══ Texto do documento

Ela continuou explicando que o cálice supostamente ficou em Huesca por algumas centenas de anos. No século 8, durante a conquista árabe na Península Ibérica, ele foi levado, por medo de ser roubado, para um mosteiro ao na beira de um penhasco em San Juan de la Peña, no norte da Espanha.
Pagamento de dívida
As contas desses primeiros mil anos de jornadas do Graal estão além da capacidade de verificação de qualquer um. Os registros mais confiáveis aparecem em 1399, quando o cálice se tornou parte do relicário real do rei Martinho de Aragão. De acordo com os registros da catedral, depois que Afonso, o Magnânimo, assumiu o trono em 1416, o relicário foi transferido para Valência e depois entregue à catedral como pagamento de uma dívida. Embora o cálice tenha sumido outras vezes por conta da guerra, ele acabou voltando à Catedral de Valência em 1939 - desta vez para sempre.Embora seja um relato elaborado, a história por si só não foi suficiente para me convencer de que aquele era o verdadeiro graal. Afinal de contas, quase todos os pretendentes ao Graal apresentam histórias complexas sobre como a relíquia foi transportada através de mares e montanhas. Como nenhuma delas pode ser verificada, o que fez tantos acreditarem que esse é o único?
O principal detalhe que distancia o cálice de Valência dos demais é seu estilo e formato. O arqueólogo espanhol Antonio Beltrán, que estudou o cálice em 1960, explica que seus traços remetem a um período entre os séculos 2 aC e 1 dC, provavelmente de uma oficina do Oriente Médio. A avaliação arqueológica sugere que a taça se encaixa nos parâmetros, pelo menos geográfica e cronologicamente. Embora isso esteja longe de ser uma prova definitiva, a descoberta certamente conta a seu favor.
Artefato lendário
Enquanto olhava para a taça de ágata em sua proteção de vidro, um pensamento continuava a ocupar minha cabeça. Se este era de fato o Santo Graal, um dos artefatos mais lendários de todos os tempos, seria assim tão fácil? Esta era supostamente a taça procurada, de tempos em tempos, pelos heróis e só encontrada por aqueles de coração mais puro. No entanto, aqui estava, não enterrada nas profundezas de alguma caverna distante, e sim repousando no centro da cidade, cercado por cafés cheios de pessoas casualmente tomando expressos.Quando me dirigia para a saída, perguntei a uma das assistentes sua opinião. Afinal, será que as histórias das incessantes buscas pelo Santo Graal não tinham sido manchadas pelo fato de que ele estava aqui simplesmente para todo o mundo ver?

════

= Instruções =
**A.** Diga se cada afirmação concorda com o texto sobre o cálice de Valência. Responda sim ou não e cite literalmente as palavras do texto que decidem a questão: (i) Antonio Beltrán estudou o cálice em 1960; (ii) o cálice voltou à Catedral de Valência em 1939; (iii) os registros mais confiáveis sobre o cálice aparecem em 1416.
**B.** Escreva a continuação do texto sobre o cálice de Valência, começando logo após a última frase apresentada.
As linhas abaixo são um material independente do texto sobre o cálice de Valência.

══ Conjunto de dados

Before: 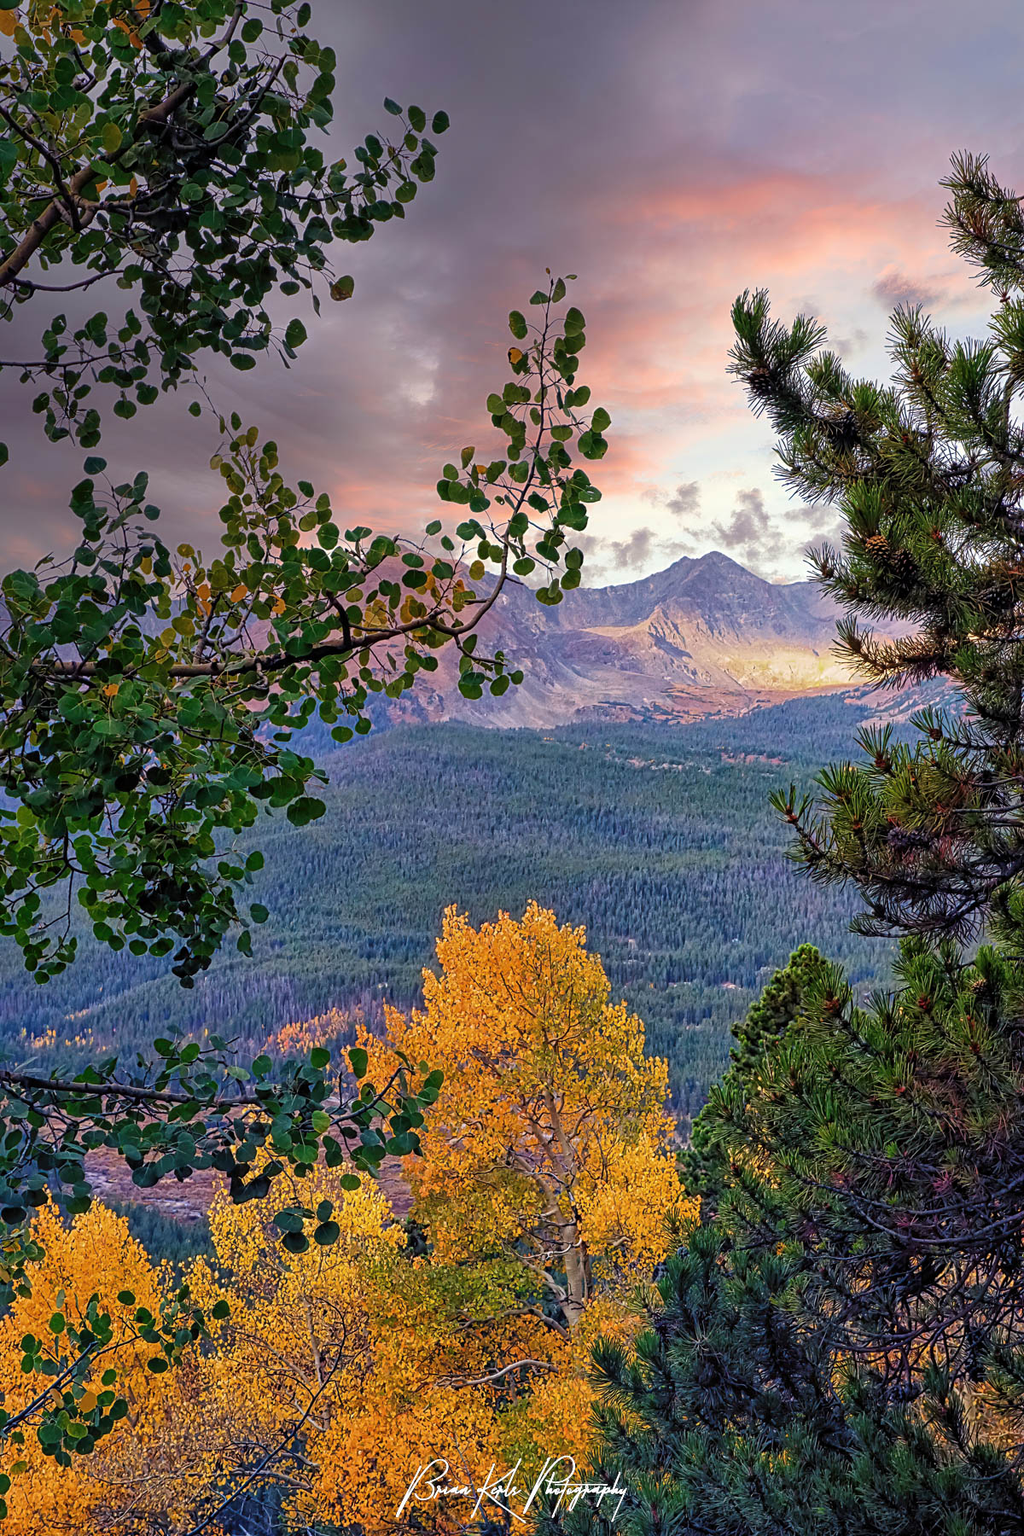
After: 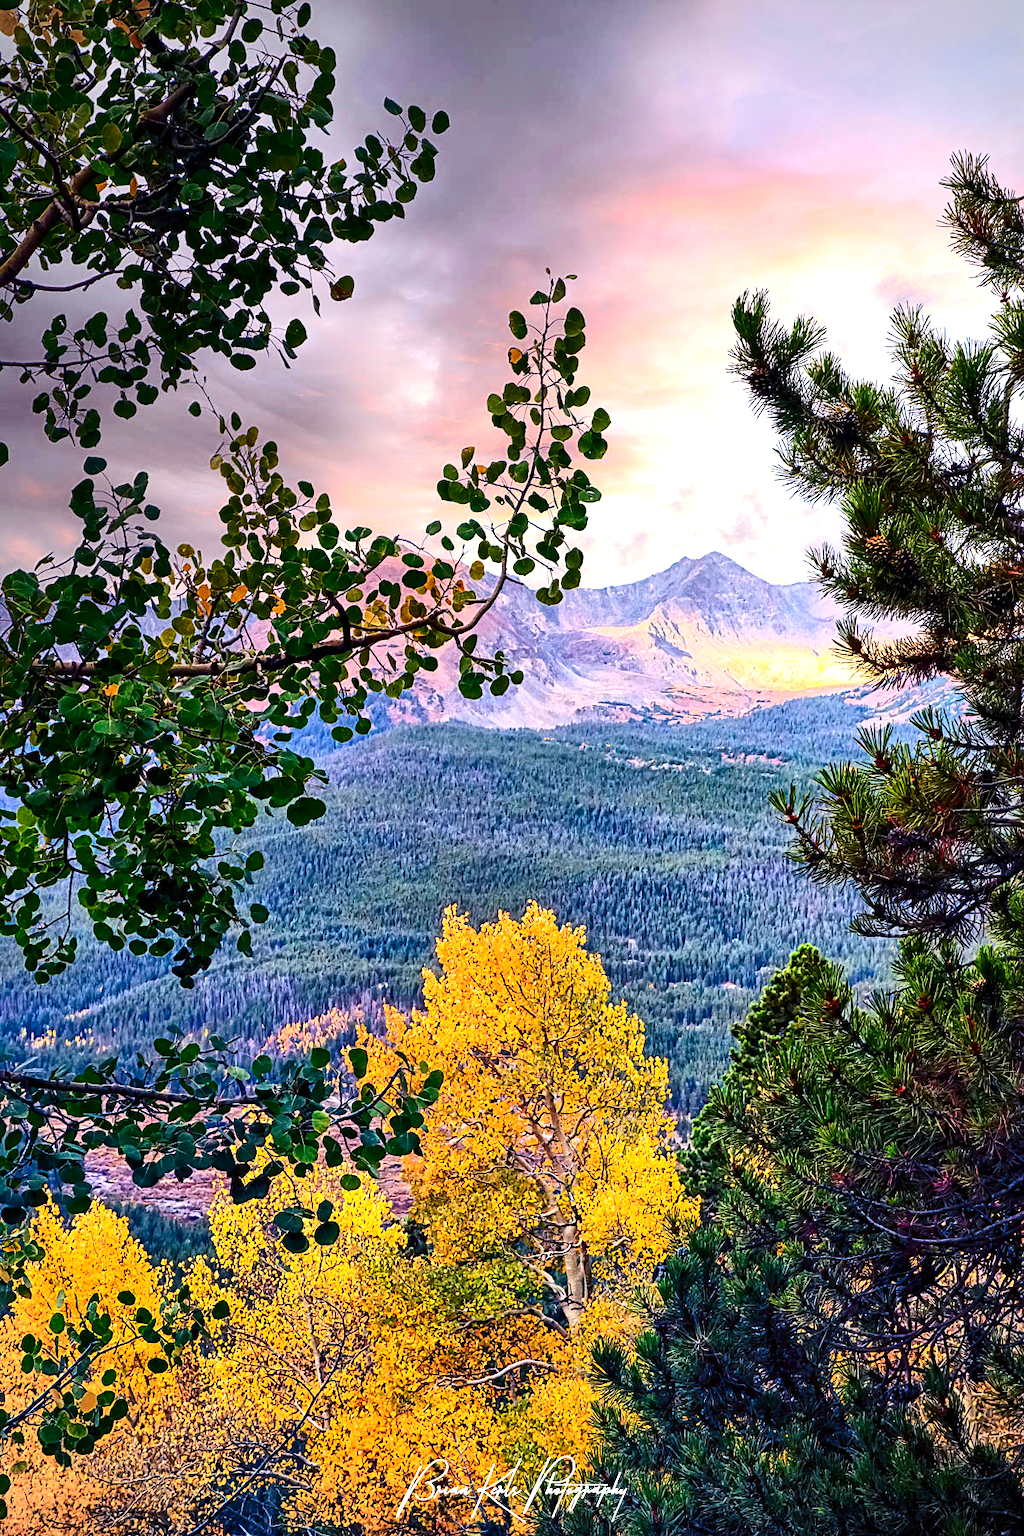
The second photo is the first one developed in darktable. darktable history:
contrast brightness saturation: contrast 0.32, brightness -0.08, saturation 0.17
exposure: black level correction 0, exposure 1.2 EV, compensate exposure bias true, compensate highlight preservation false
vignetting: fall-off start 91.19%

════

= Respostas =
**A.**
(i) Sim: "que estudou o cálice em 1960".
(ii) Sim: "ele acabou voltando à Catedral de Valência em 1939".
(iii) Não: "Os registros mais confiáveis aparecem em 1399".

**B.**
"Eu acho que o mistério continua", ela disse com um sorriso que me fez sentir que não era a primeira vez que ela ouvia a pergunta. "Afinal, este não é o único Santo Graal na Espanha. Você tem que escolher qual é o real para você".
Depois, enquanto pesquisava sobre o assunto, entendi o que ela queria dizer. Em 2014, dois historiadores publicaram "Kings of the Grail" (Reis do Graal, em tradução livre), um livro no qual afirmam terem encontrado o verdadeiro Graal na Basílica de San Isidoro de León, no norte da Espanha. A dupla citou como fonte de sua descoberta dois manuscritos egípcios achados na época. Assim como o cálice de Valência, o novo pretendente tinha uma história detalhada por trás e também foi cientificamente datado no prazo apropriado.
Embora a nova descoberta ponha em dúvida o cálice de Valência, não pude deixar de sentir uma estranha sensação de confiança. Para mim, a verdadeira maravilha do Santo Graal nunca esteve na descoberta, mas na busca. O tesouro não é o cálice, mas as histórias que criamos ao longo do tempo. Senti-me feliz em saber que, enquanto novos competidores continuarem a aparecer, o mistério irá perdurar, a lenda sobreviverá e a busca pelo Santo Graal continuará.